= Requirement =
All lines from the one that contains "dish towel: none" to the end of the data must be retyped exactly. Pictures are not retyped.

***** Given data

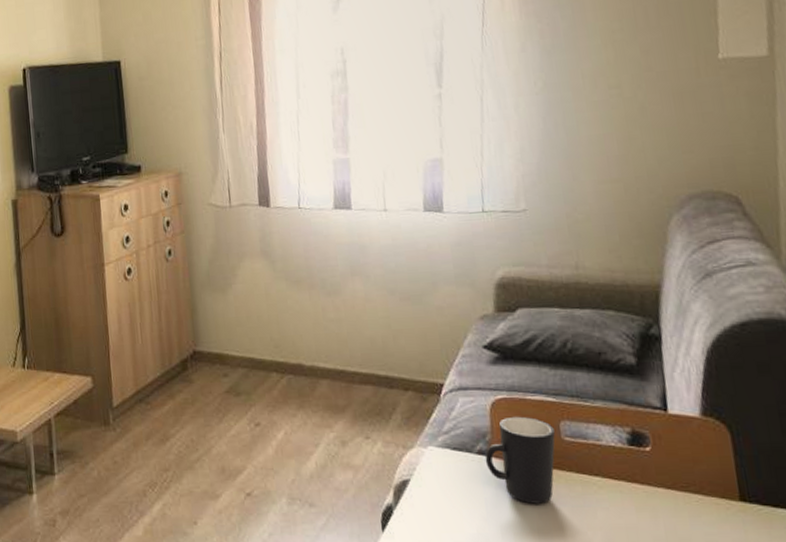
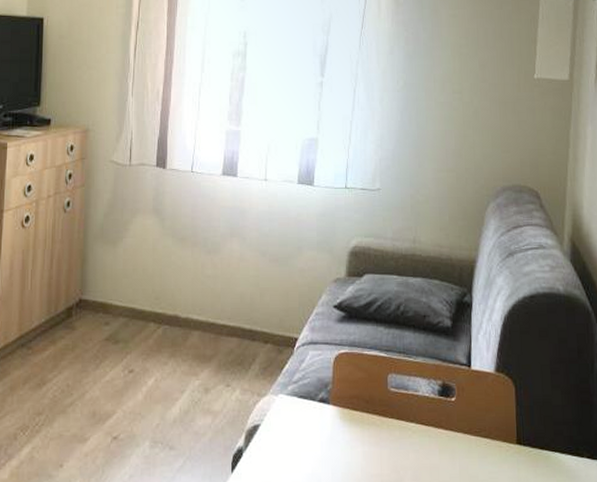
mug: present [485,416,556,504] -> none [325,369,384,447]

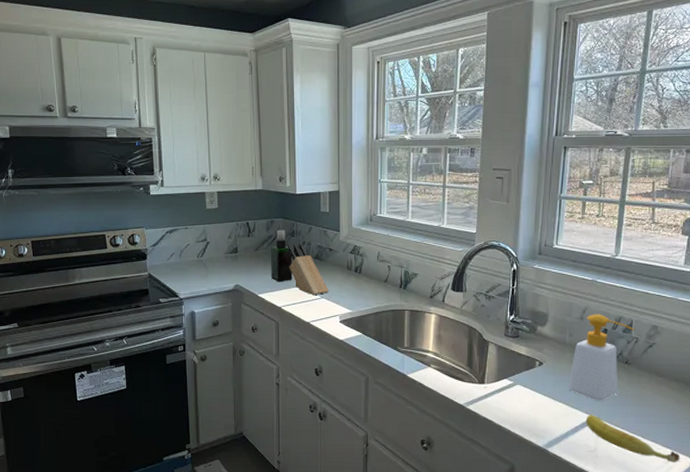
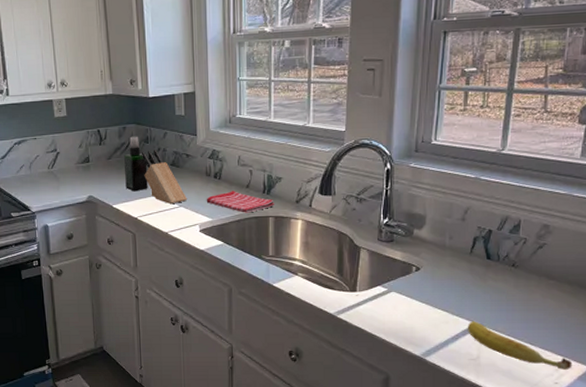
dish towel: none [346,285,410,306] -> present [206,191,274,213]
soap bottle: present [568,314,635,401] -> none [448,214,523,307]

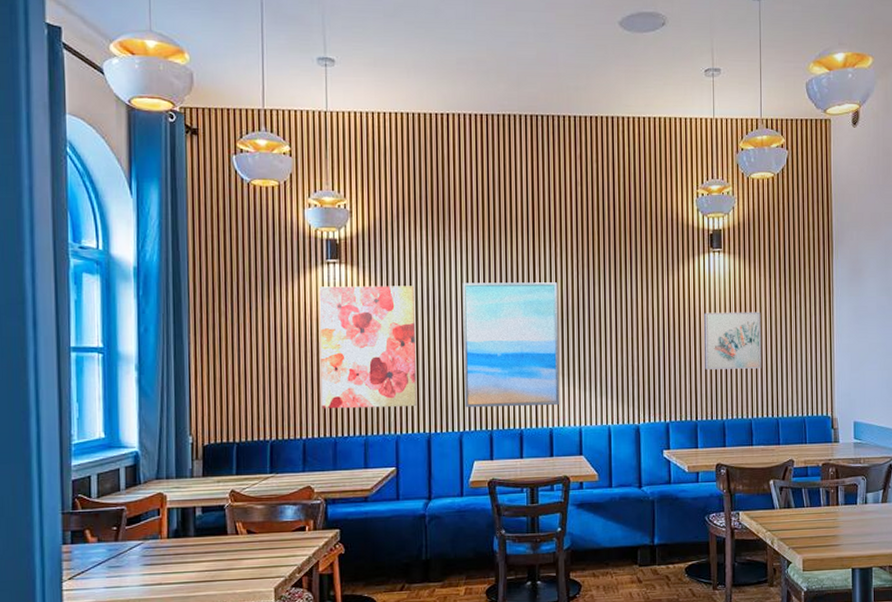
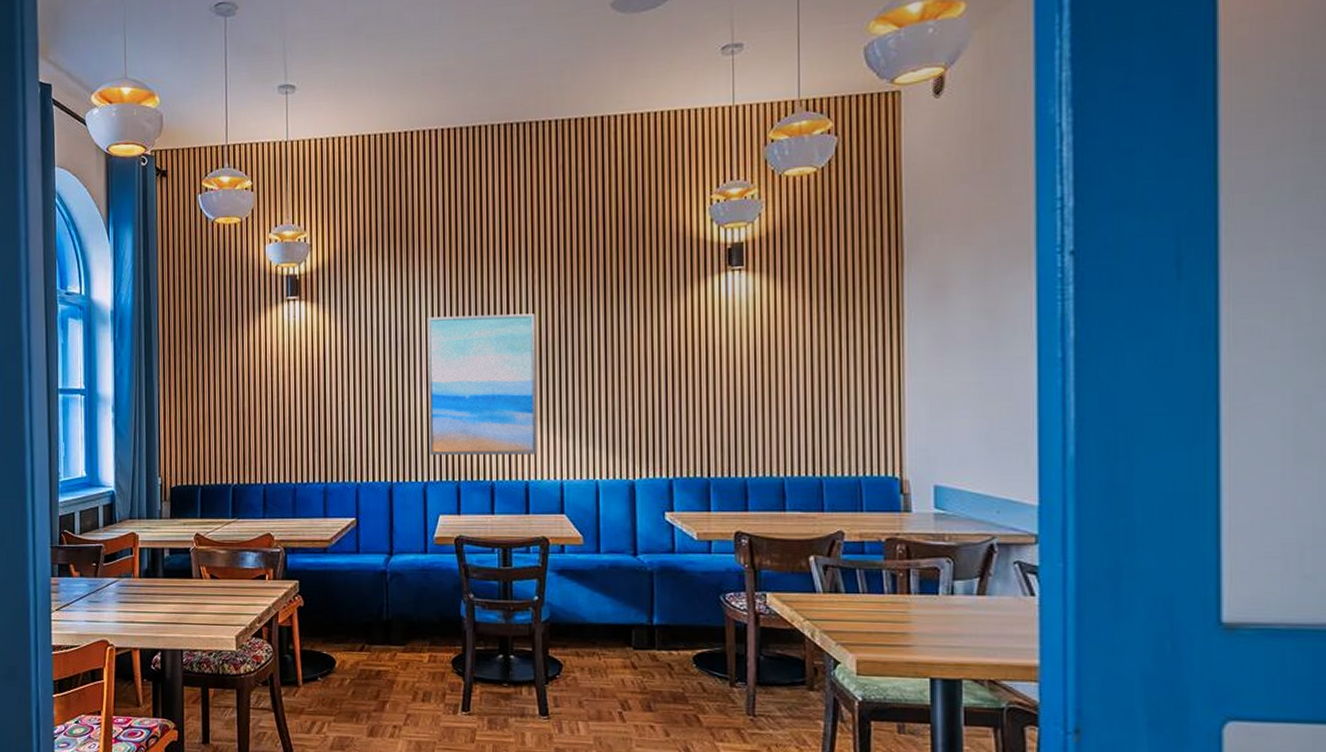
wall art: present [319,286,416,409] -> none [279,322,377,454]
wall art: present [704,312,762,370] -> none [720,343,798,415]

**********

= Result for this task =
dish towel: none [346,285,410,306] -> present [206,191,274,213]
soap bottle: present [568,314,635,401] -> none [448,214,523,307]

wall art: present [319,286,416,409] -> none [279,322,377,454]
wall art: present [704,312,762,370] -> none [720,343,798,415]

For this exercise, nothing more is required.